Any organization that hasn’t yet started to systematically collect its “sacred bundle” of stories is going to lose a priceless treasure of knowledge when the last of the Baby Boom generation retires in the next 20 years or so. Born between 1946 and 1964, Boomers started exiting the workplace in the late ’90s and those who continue working until age 70 will be gone by 2034.
As Daniel Burrus wrote in his blog Monday, the retirement of Boomers is a Burrus Hard Trend™ — one that’s based on “measurable, tangible, and fully predictable facts, events, or objects.” His proprietary Hard Trend system is used by many top companies, such as Deloitte, Lockheed Martin and IBM, to forecast future needs and develop strategic plans. Soft Trends, he says, are projections that “might happen: a future maybe. Soft Trends can be changed, which means they provide a powerful vehicle to influence the future and can be capitalized on.”
So the fact that Boomers are retiring is a Hard Trend, the best-selling author, innovation expert and global futurist says. A reasonable projection based on that fact “would be which companies will implement a system to collect knowledge from them” and “implement a knowledge-sharing network” before they go. Systematically collecting and cataloguing stories is an effective way to capture and manage knowledge, as some consulting firms have learned and many corporations are catching on.

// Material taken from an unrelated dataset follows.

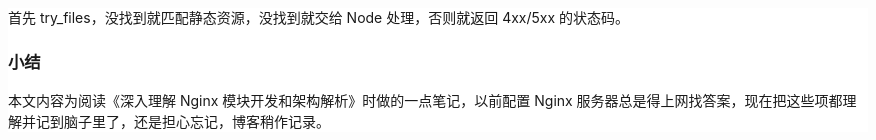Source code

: 首先 try_files，没找到就匹配静态资源，没找到就交给 Node 处理，否则就返回 4xx/5xx 的状态码。

### 小结

本文内容为阅读《深入理解 Nginx 模块开发和架构解析》时做的一点笔记，以前配置 Nginx 服务器总是得上网找答案，现在把这些项都理解并记到脑子里了，还是担心忘记，博客稍作记录。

The Environmental Protection Agency is first organization I’m aware of that began a story collection when it realized it was about to lose a vast amount of valuable knowledge due to retirements. The people who began leaving 30 years following the founding of the agency carried with them not only nuggets of the developing culture, but the details of the early years. Those details include how regulations were established, why they were written as they were, and the intitial dreams as well as the stated long-term goals. To capture that knowledge, the EPA began shooting a series of video interviews with legacy employees so that following generations could learn from them “first-hand,” in a sense, by “sitting in” on the interviews.
What is your organization doing to preserve the knowledge stored in the minds of the “elders”? Their experiences encapsulate invaluable information about the history of the company; the major challenges and how they were overcome; the main characters; and tales about everyday experiences that enliven the culture through the years.
If you haven’t yet begun to capture the stories, get started before it’s too late! If you need help, a Corporate Storytelling® workshop will give the foundation for identifying, developing and telling your core stories. Follow-on writing and coaching services will help you establish a solid base collection and keep the program on track.
Capture your stories before all that valuable knowledge walks out the door! And tell them often. Stories live only when they’re told.